Could a new imaging technique that is able to detect the distant spread of melanoma to the lymph nodes help patients avoid potentially risky surgery?
According to the results of a new study, a new imaging technique is able to detect the distant spread of melanoma to the lymph nodes, which could help patients avoid potentially risk surgery. Researchers tested the non-invasive technique in a first-in-human study as a potential alternative to standard lymph node surgery.
The results, from researchers at the University Hospital Essen and the University of Duisburg-Essen in Germany, are published in Science Translational Medicine.
The novel audio-visual approach used to image patients with melanoma both ex vivo and in vivo significantly improved the tumor metastasis detection rate in excised sentinel lymph nodes compared with standard protocols (22.9% vs 14.2%).
For patients diagnosed with melanoma, cancer guidelines recommend a sentinel lymph node excision to assess the presence of microscopic metastatic disease. Yet in most patients, the surgery does not find evidence of cancer spread and exposes patients to potential complications and adverse effects from surgery.
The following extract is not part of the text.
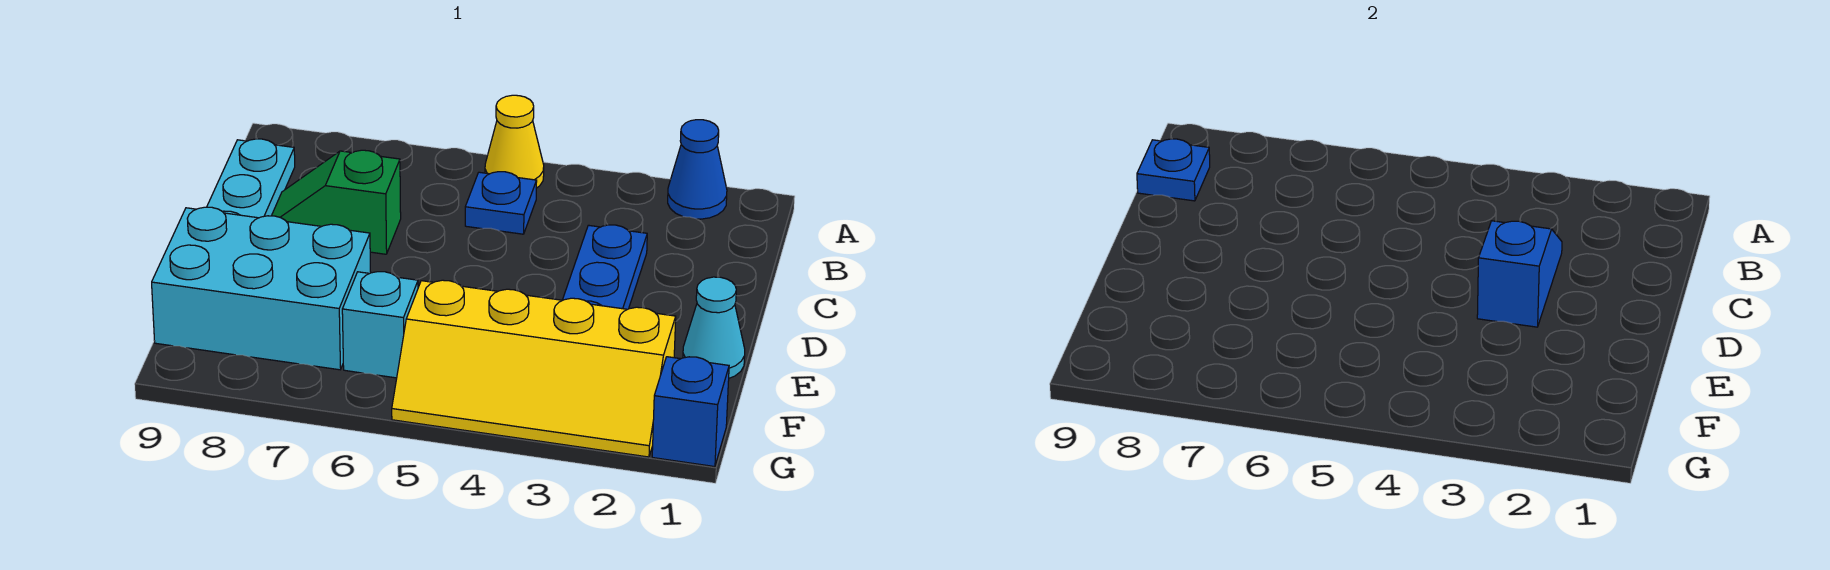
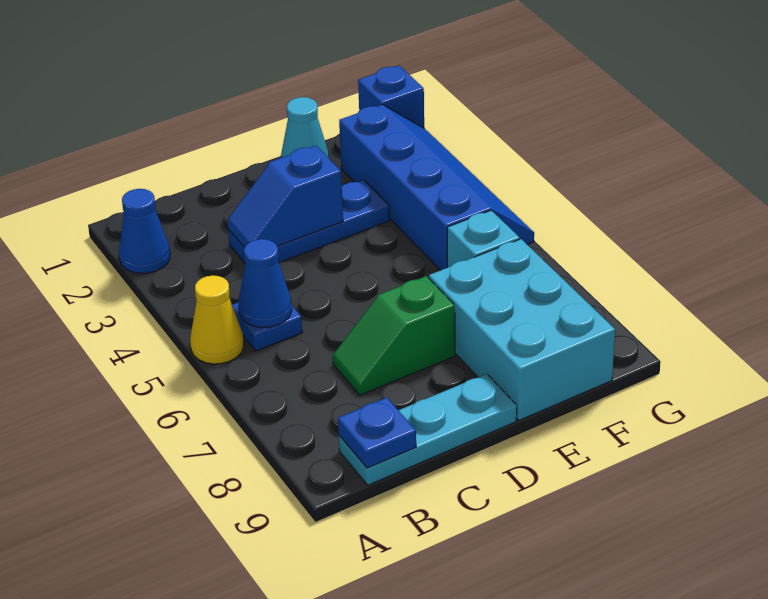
none -> blue cone B5 level 2
green slope C7:C8 level 1 top 7 -> green slope C7:D7 level 1 top D
yellow slope F2:G5 level 1 top F -> blue slope F2:G5 level 1 top F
Joachim Klode, MD, of the department of dermatology, venerology, and allergology at the University Hospital Essen and the University of Duisburg-Essen in Germany, and colleagues used a non-radioactive approach known as multispectral optoacoustic tomography (MSOT) that is able to visualize melanin, the pigment produced by melanocytes and melanoma cells. A fluorescent green dye, rather than radioactive material was used to visualize the lymph nodes. Then, a handheld MSOT detector pulses light through the skin and into the lymph nodes to generate an ultrasound signal. If no melanin is detected in the lymph nodes, the patient is metastasis free.
The researchers first tested the approach on more than 500 lymph nodes removed from 214 melanoma patients. The technique was reliable and performed better compared to current diagnostic approaches, according to the researchers.
The combined MSOT and lymph node detection using a fluorophore reliably visualized the sentinel lymph node in 20 patients, with up to a 5 cm penetration, and was better able to detect metastasis compared to biopsy visualization using radioactive imaging.
This initial study resulted in no false negatives, that is, no patients were found metastasis-free using the technique when, in fact, they had melanoma spread.
This visualization technique may also be used to detect lymph node metastasis in patients with other tumor types, according to the study authors.
“If validated in larger studies, this approach could alleviate the need for invasive sentinel lymph node excision surgery in a significant number of patients,” concluded the study authors.